I for one am very bullish that bioinformatics/computational biology is still the biggest growth area in biology, which is the biggest domain of academic research, and highly recommend students to move into this area (http://caseybergman.wordpress.com/2012/07/31/top-n-reasons-t...). Clearly, academic research is not for everyone. If you are unlucky, can't hack it, or greener pastures come your way, so be it. Such is life. But programming in biology ain't going away anytime soon, and with one less body taking up a job in this domain, it looks like prospects have just gotten that little bit better for the rest of us.
Just another data point for someone contemplating a career in BINF, although some purists might say that my work did not really fall under the same category.
"Ept" means effective. As in "inept"
I don't understand this part:
> No one seems to have pointed out that this makes your database a reflection of your database, not a reflection of reality. Pull out an annotation in GenBank today and it’s not very long odds that it’s completely wrong.

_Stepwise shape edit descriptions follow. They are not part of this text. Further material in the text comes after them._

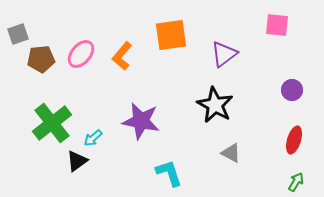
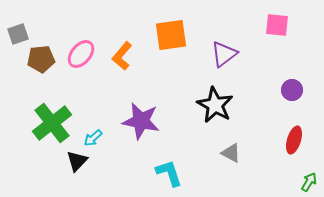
black triangle: rotated 10 degrees counterclockwise
green arrow: moved 13 px right
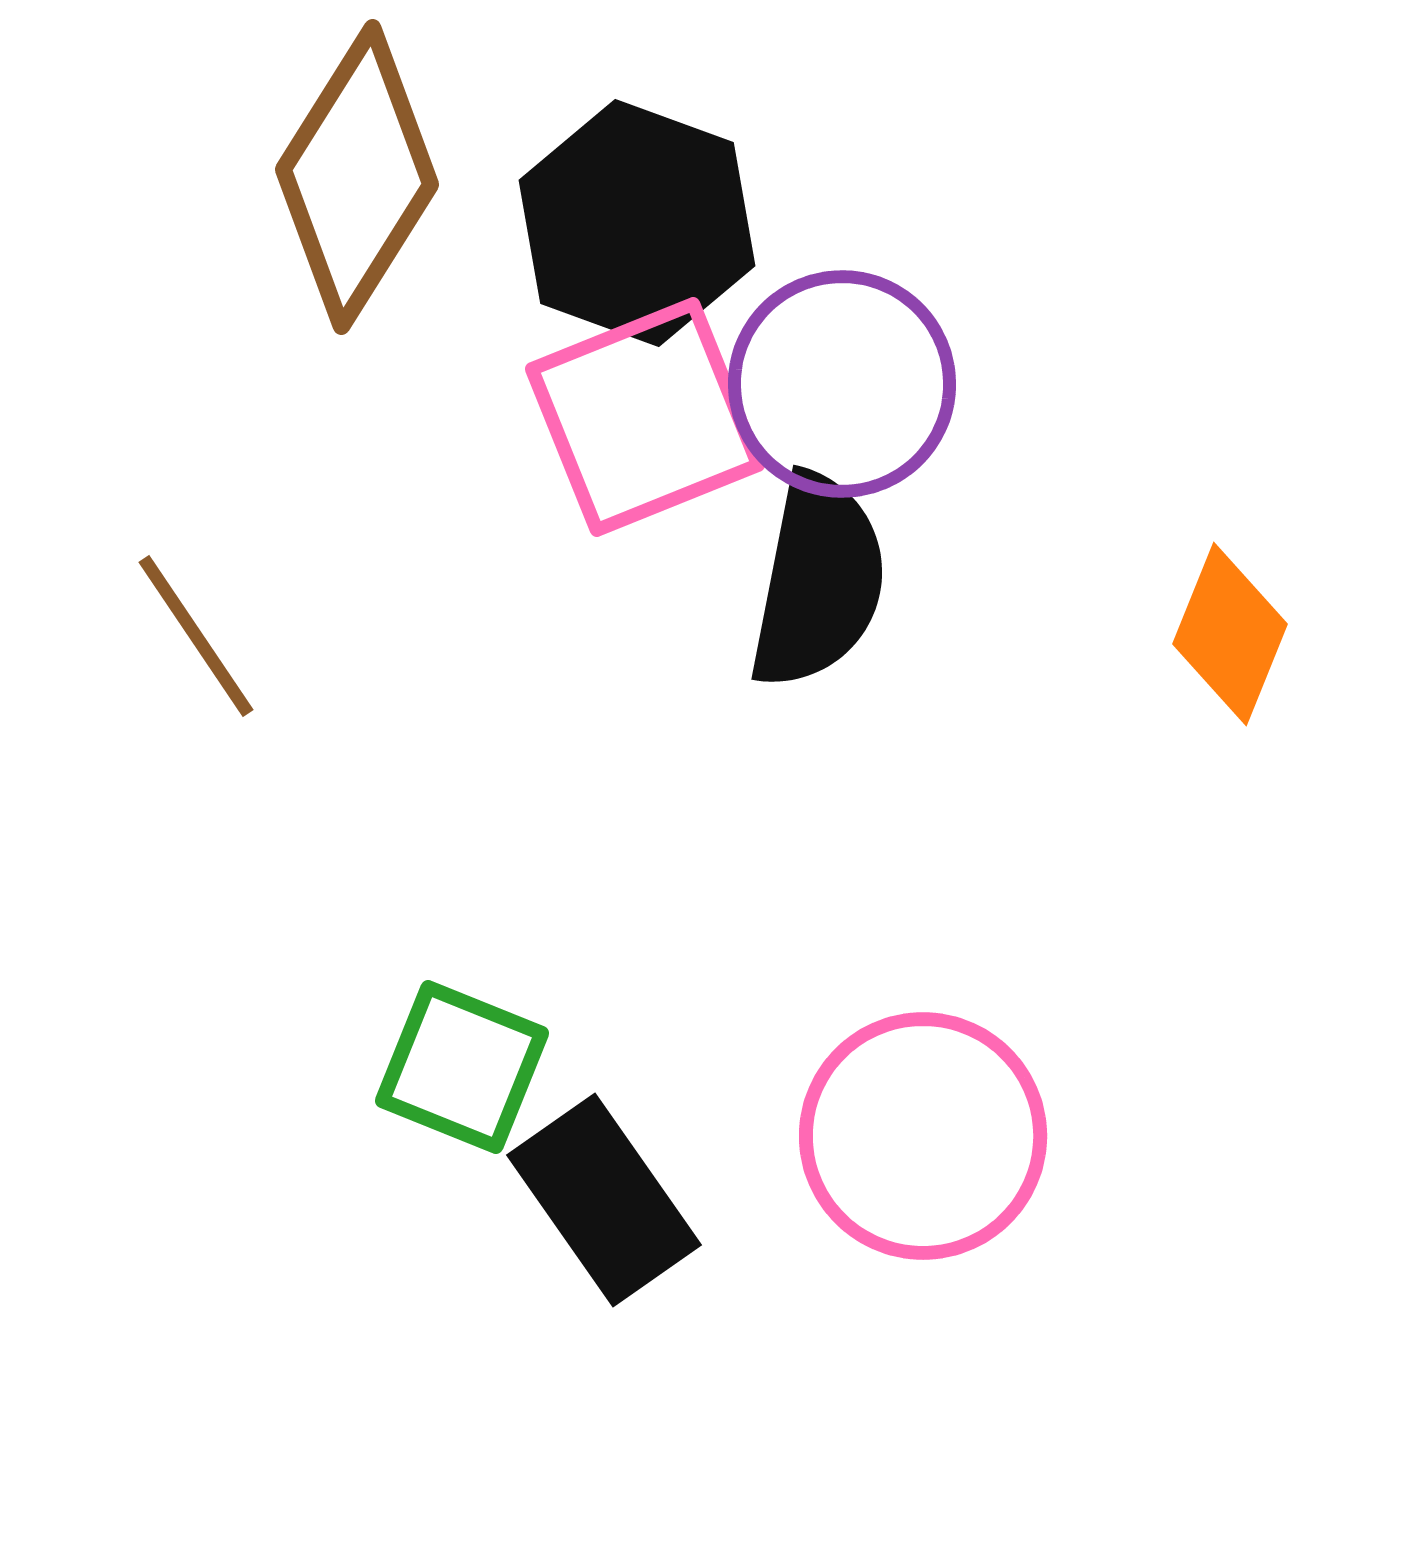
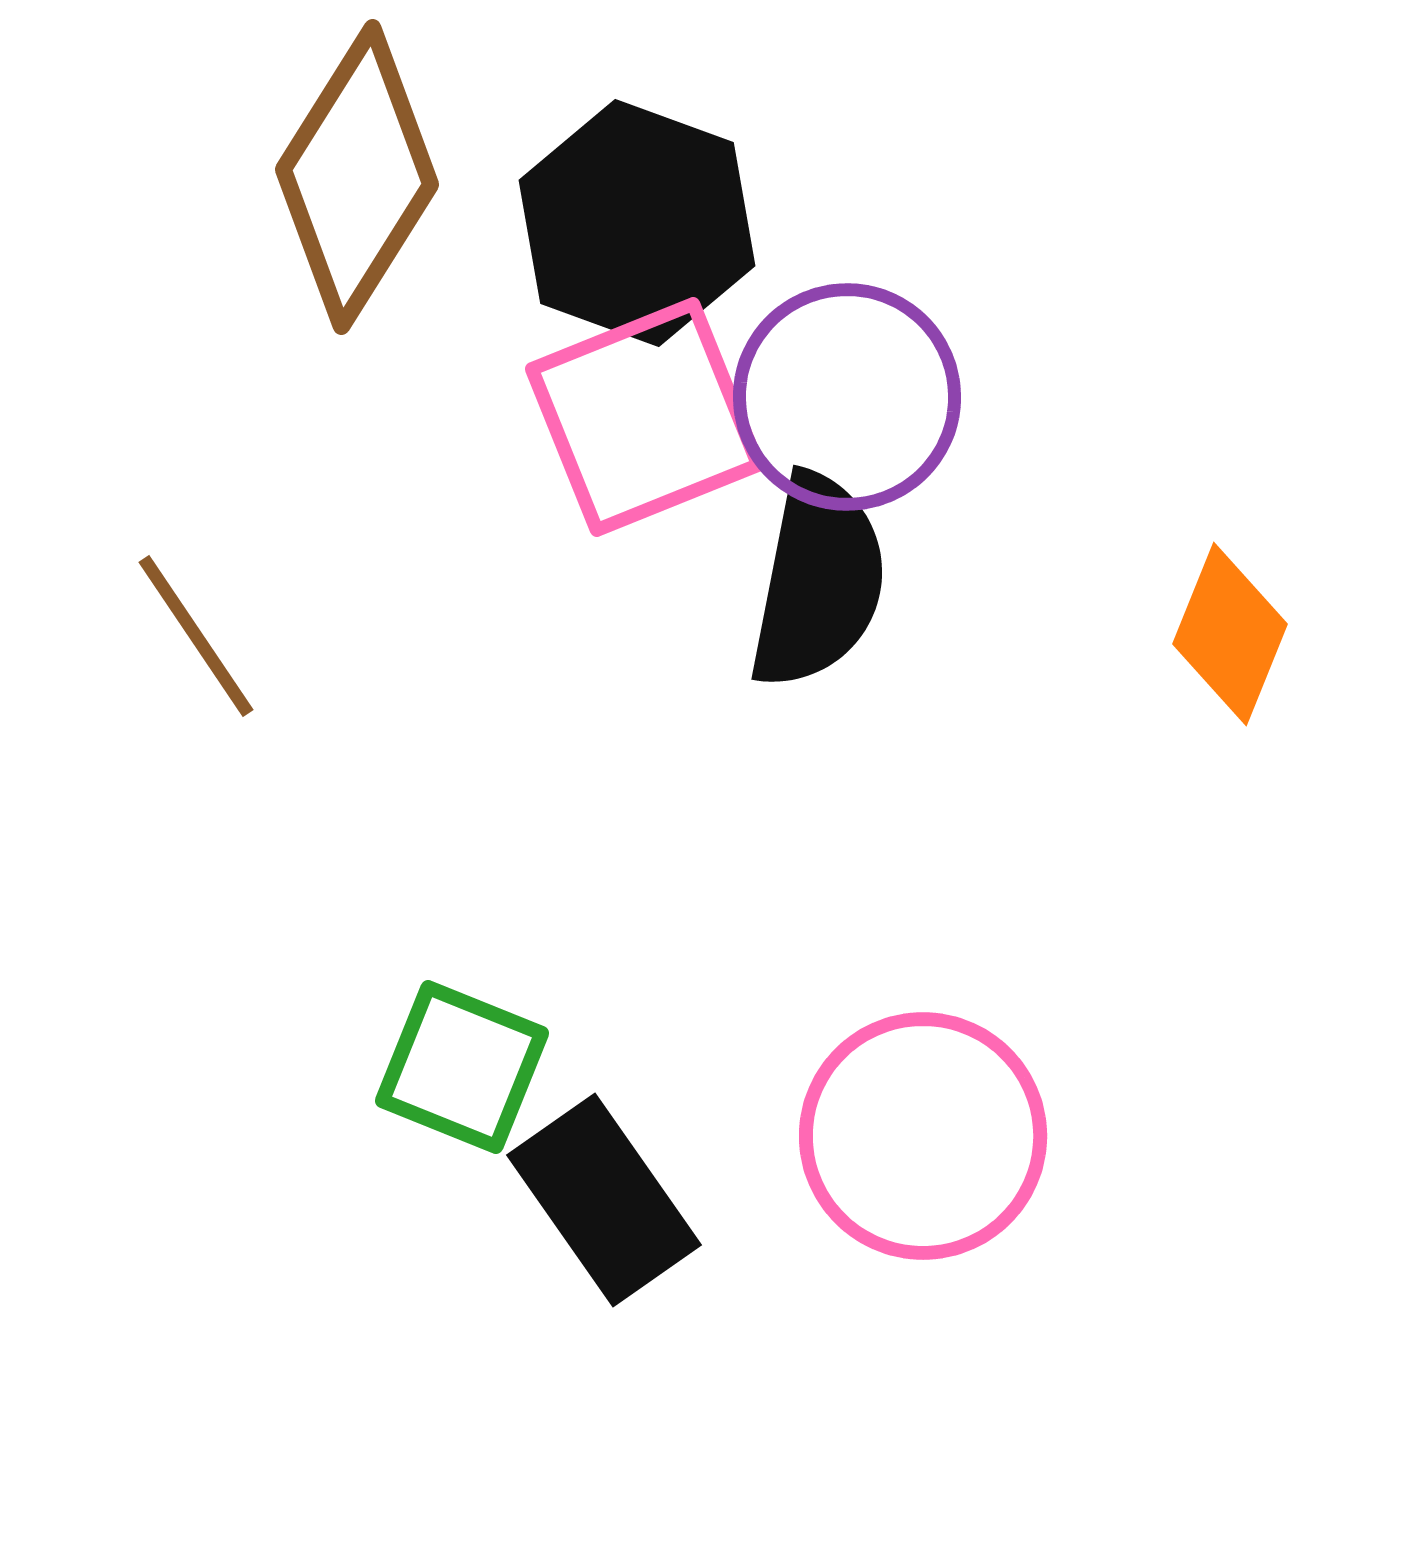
purple circle: moved 5 px right, 13 px down
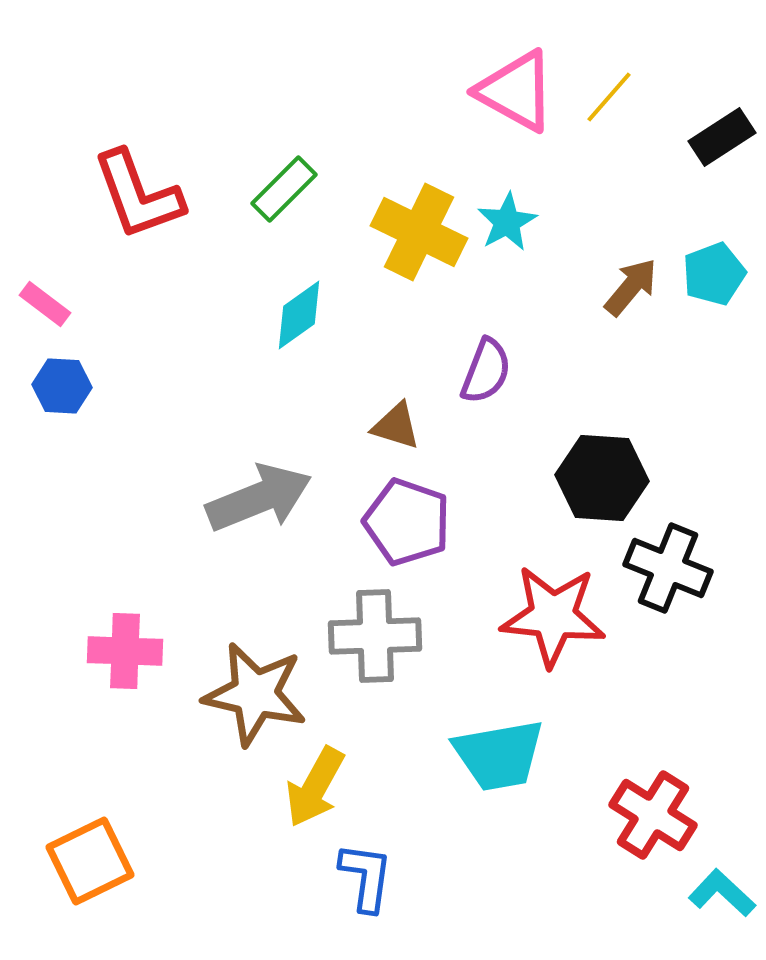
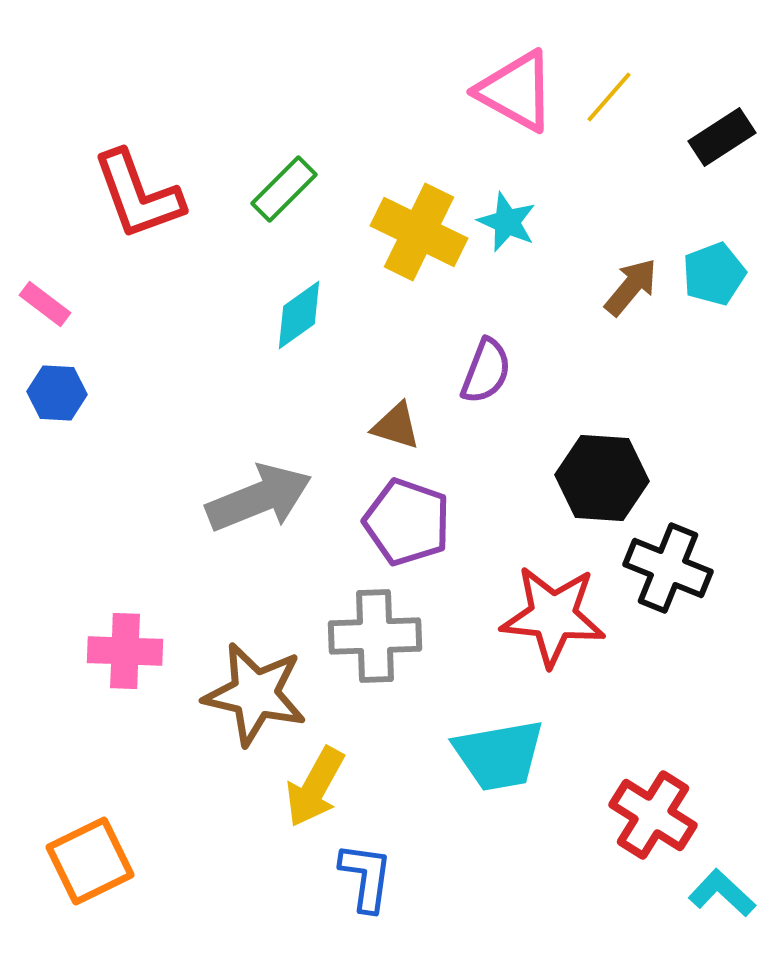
cyan star: rotated 20 degrees counterclockwise
blue hexagon: moved 5 px left, 7 px down
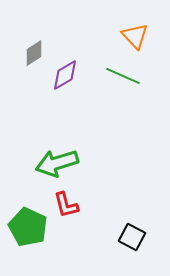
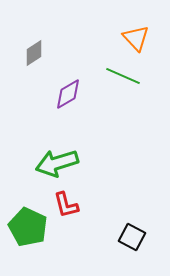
orange triangle: moved 1 px right, 2 px down
purple diamond: moved 3 px right, 19 px down
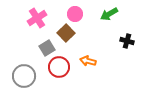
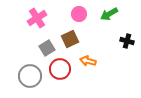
pink circle: moved 4 px right
brown square: moved 4 px right, 6 px down; rotated 18 degrees clockwise
red circle: moved 1 px right, 2 px down
gray circle: moved 6 px right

In fact this entire article seems to be a rant on why bioinformatics as a field is rotting. But instead of ranting, surely something can be done about it?
Shouldn't we as hackers see this as an opportunity to revolutionize the field?
Rants like this, and providing interviews to third parties, are actually one of the more positive things that he could bring to the table: it provides information to people who aren't aware and inspires motivation in people who aren't entangled.
Then again, I am in no position to judge what Fred should or should not do
http://nsaunders.wordpress.com/2012/10/22/gene-name-errors-a...
Maybe bioinformatics is not the place to aim for great informatics. We do bioinformatics because of love of science first and foremost. This is frontier land, the wild west, and it pays to play quick and dirty. I would suggest to hang on to some best practices, e.g. modularity, TDD and BDD, but forget about appreciation. Dirty Harry, as a bioinformatician you are on your own.
To be honest, in industry it is not much different. These days, coders are carpenters. If you really want to be a diva, learn to sing instead.
More money, good on you. Starting off your critique of your former colleagues with "technically ept people'...not going to get a lot of sympathy for the correctness of your work.
from the OED:
ept, adj. Pronunciation: /ɛpt/ Etymology: Back-formation < inept adj.
Used as a deliberate antonym of ‘inept’: adroit, appropriate, effective.
1938 E. B. White Let. Oct. (1976) 183, I am much obliged..to you for your warm, courteous, and ept treatment of a rather weak, skinny subject.1966 Time 30 Sept. 7/1 With the exception of one or two semantic twisters, I think it is a first-rate job—definitely ept, ane and ert.
1976 N.Y. Times Mag. 6 June 15 The obvious answer is summed up by a White House official's sardonic crack: ‘Politically, we're not very ept.’
Etymology is straight from Latin: ineptus, which is prefix in- plus aptus (fitting or suitable). Interestingly there's also inapt which is quite similar.
edit: aheilbut's research on this is much more thorough.
have you checked out synthetic biology? will it be easy to understand when you have a degree in bioinformatics?